Celui qui se méprise irrémédiablement lui-même, qui souffre d'un dégoût de soi latent plus ou moins inconscient, ne peut jamais prendre ce risque. Il risquerait de s'effondrer sous la révélation.
Le monstrueux personnage public construit à partir de cette façade de cohérence factice, encouragée par des pouvoirs hautement pathogènes - qui ont tout intérêt à l'être -, qui en font une star, lui fournit l'illusion d'exister dans le groupe tout en se protégeant de sa violence. C'est un rempart contre la haine de soi et sans doute contre la folie.
Contre ce que je ne tolère pas chez moi, contre ce que je vis comme des faiblesses insupportables, je construis, à partir de clichés grossiers et éculés, une image sommaire qui sera validée par d'autres. Cette armure, qui de victime me transforme en bourreau, me protégera des effets de la haine et du mépris de moi-même. Je passe du côté des puissants, je légitime ainsi, en mimant ma propre destruction, ceux qui partagent cette haine de soi - et donc des autres.

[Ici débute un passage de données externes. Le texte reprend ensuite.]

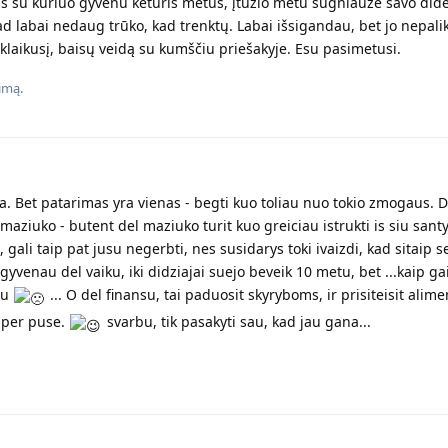
us su kuriuo gyvenu keturis metus, įtūžio metu sugniaužė savo didel
ad labai nedaug trūko, kad trenktų. Labai išsigandau, bet jo nepalik
klaikusį, baisų veidą su kumščiu priešakyje. Esu pasimetusi.
imą.
a. Bet patarimas yra vienas - begti kuo toliau nuo tokio zmogaus. D
el maziuko - butent del maziuko turit kuo greiciau istrukti is siu sant
, gali taip pat jusu negerbti, nes susidarys toki ivaizdi, kad sitaip s
 gyvenau del vaiku, iki didziajai suejo beveik 10 metu, bet ...kaip ga
au
... O del finansu, tai paduosit skyryboms, ir prisiteisit alime
 per puse.
svarbu, tik pasakyti sau, kad jau gana...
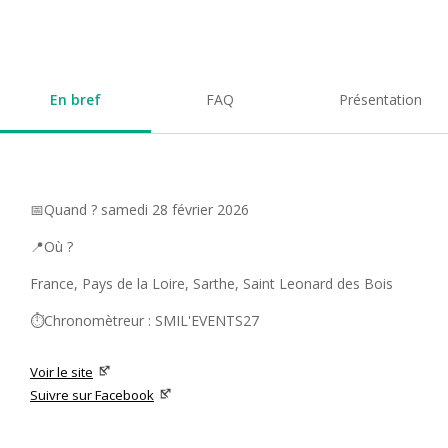
En bref
FAQ
Présentation
📅Quand ? samedi 28 février 2026
📍Où ?
France, Pays de la Loire, Sarthe, Saint Leonard des Bois
⏱️Chronomètreur : SMIL'EVENTS27
Voir le site
Suivre sur Facebook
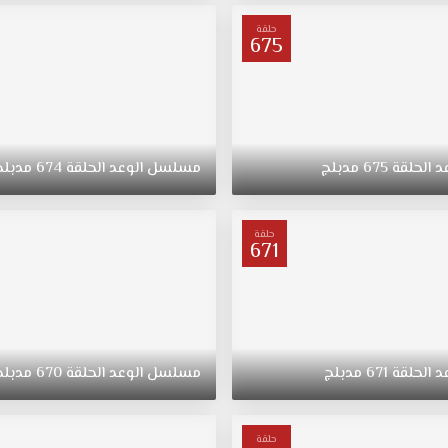
حلقة
675
د
الحلقة
675
مدبلج
مسلسل
الوعد
الحلقة
674
مدبلج
حلقة
671
د
الحلقة
671
مدبلج
مسلسل
الوعد
الحلقة
670
مدبلج
حلقة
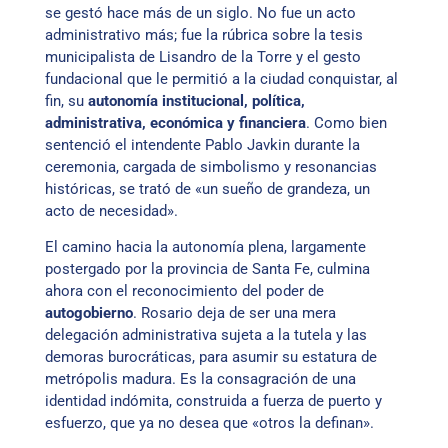
se gestó hace más de un siglo. No fue un acto
administrativo más; fue la rúbrica sobre la tesis
municipalista de Lisandro de la Torre y el gesto
fundacional que le permitió a la ciudad conquistar, al
fin, su
autonomía institucional, política,
administrativa, económica y financiera
. Como bien
sentenció el intendente Pablo Javkin durante la
ceremonia, cargada de simbolismo y resonancias
históricas, se trató de «un sueño de grandeza, un
acto de necesidad».
El camino hacia la autonomía plena, largamente
postergado por la provincia de Santa Fe, culmina
ahora con el reconocimiento del poder de
autogobierno
. Rosario deja de ser una mera
delegación administrativa sujeta a la tutela y las
demoras burocráticas, para asumir su estatura de
metrópolis madura. Es la consagración de una
identidad indómita, construida a fuerza de puerto y
esfuerzo, que ya no desea que «otros la definan».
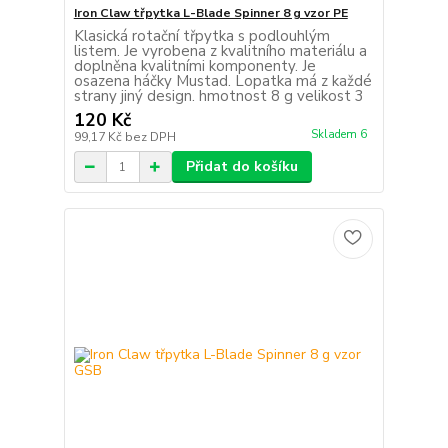
Iron Claw třpytka L-Blade Spinner 8 g vzor PE
Klasická rotační třpytka s podlouhlým
listem. Je vyrobena z kvalitního materiálu a
doplněna kvalitními komponenty. Je
osazena háčky Mustad. Lopatka má z každé
strany jiný design. hmotnost 8 g velikost 3
120 Kč
Skladem 6
99,17 Kč
bez DPH
Přidat do košíku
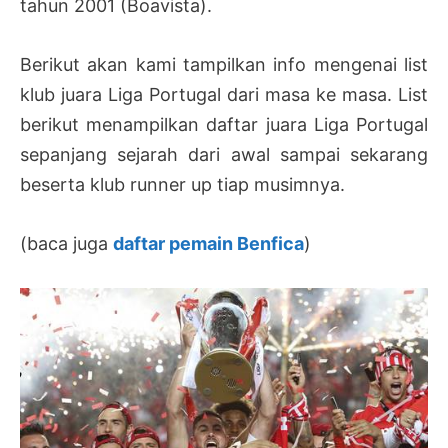
tahun 2001 (Boavista).
Berikut akan kami tampilkan info mengenai list
klub juara Liga Portugal dari masa ke masa. List
berikut menampilkan daftar juara Liga Portugal
sepanjang sejarah dari awal sampai sekarang
beserta klub runner up tiap musimnya.
(baca juga
daftar pemain Benfica
)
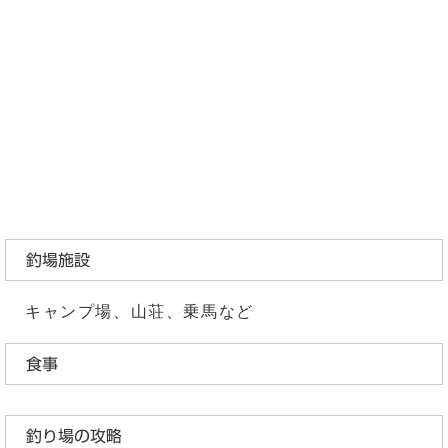
釣場施設
キャンプ場、山荘、乗馬など
食事
釣り場の攻略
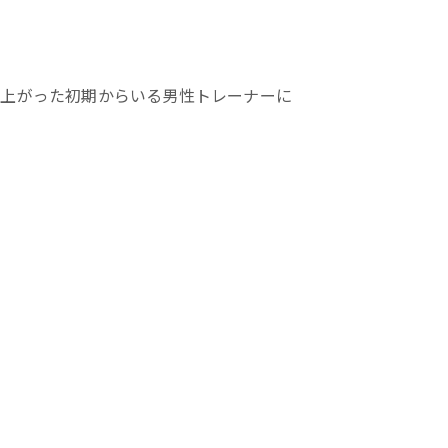
ち上がった初期からいる男性トレーナーに
い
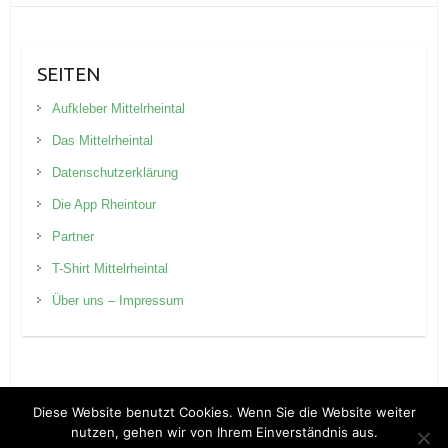
SEITEN
Aufkleber Mittelrheintal
Das Mittelrheintal
Datenschutzerklärung
Die App Rheintour
Partner
T-Shirt Mittelrheintal
Über uns – Impressum
Diese Website benutzt Cookies. Wenn Sie die Website weiter
nutzen, gehen wir von Ihrem Einverständnis aus.
Copyright © 2026
Rheintour Blog
. Theme by
Colorlib
Powered by
WordPress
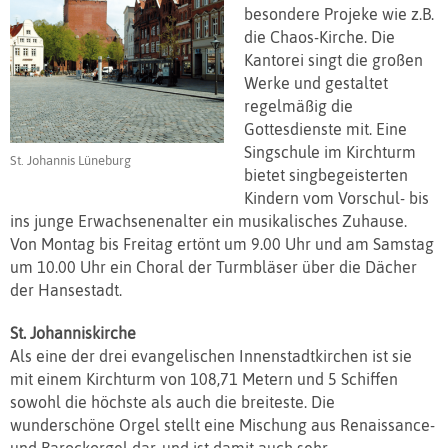
besondere Projeke wie z.B.
die Chaos-Kirche. Die
Kantorei singt die großen
Werke und gestaltet
regelmäßig die
Gottesdienste mit. Eine
Singschule im Kirchturm
St. Johannis Lüneburg
bietet singbegeisterten
Kindern vom Vorschul- bis
ins junge Erwachsenenalter ein musikalisches Zuhause.
Von Montag bis Freitag ertönt um 9.00 Uhr und am Samstag
um 10.00 Uhr ein Choral der Turmbläser über die Dächer
der Hansestadt.
St. Johanniskirche
Als eine der drei evangelischen Innenstadtkirchen ist sie
mit einem Kirchturm von 108,71 Metern und 5 Schiffen
sowohl die höchste als auch die breiteste. Die
wunderschöne Orgel stellt eine Mischung aus Renaissance-
und Barockorgel dar, und ist damit auch sehr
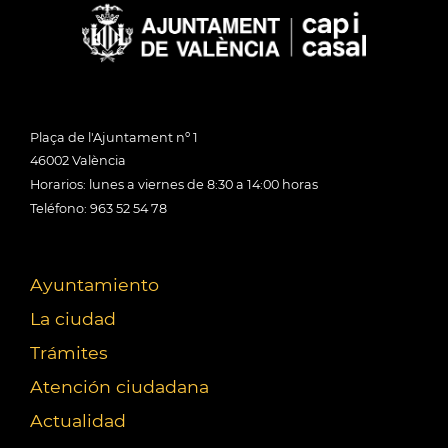
Plaça de l'Ajuntament nº 1
46002 València
Horarios: lunes a viernes de 8:30 a 14:00 horas
Teléfono: 963 52 54 78
Ayuntamiento
La ciudad
Trámites
Atención ciudadana
Actualidad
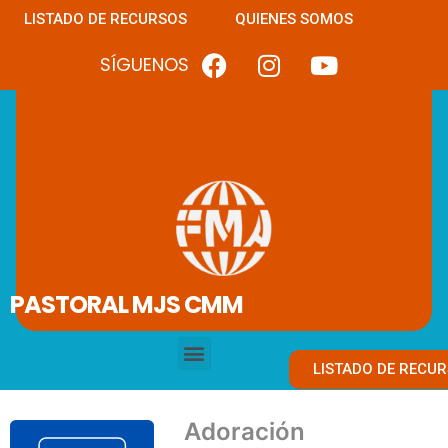
LISTADO DE RECURSOS
QUIENES SOMOS
SÍGUENOS
PASTORAL MJS CMM
LISTADO DE RECU
Adoración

Cette fausse cohérence extérieure à soi et purement rhétorique, qui donne l'illusion de la force, est fortement encouragée par les pouvoirs qui dominent cette société. Car cet être factice, ce pauvre Frankenstein de bazar, distrait de l'essentiel et ne s'attaque jamais aux vraies causes des problèmes. Il protège ces pouvoirs de la colère du peuple en brandissant des cibles fictives, comme autant de paratonnerres qui détournent la foudre. Ainsi divisé et tourné contre lui-même, le peuple des votants sera facilement orienté vers ce qui semble le moins pire.
C'est le ressort de cette arme précieuse des ultralibéraux où s'engrènent psychopathie et politique, appelée "extrême-droite", qui atteint aujourd'hui chez nous un point d'absurdité ultime.
C'est grâce à ces figures monstrueuses qui concentrent en elles l'incohérence et la détestation de soi, qu'ils conquièrent le pouvoir et développent leur hégémonie.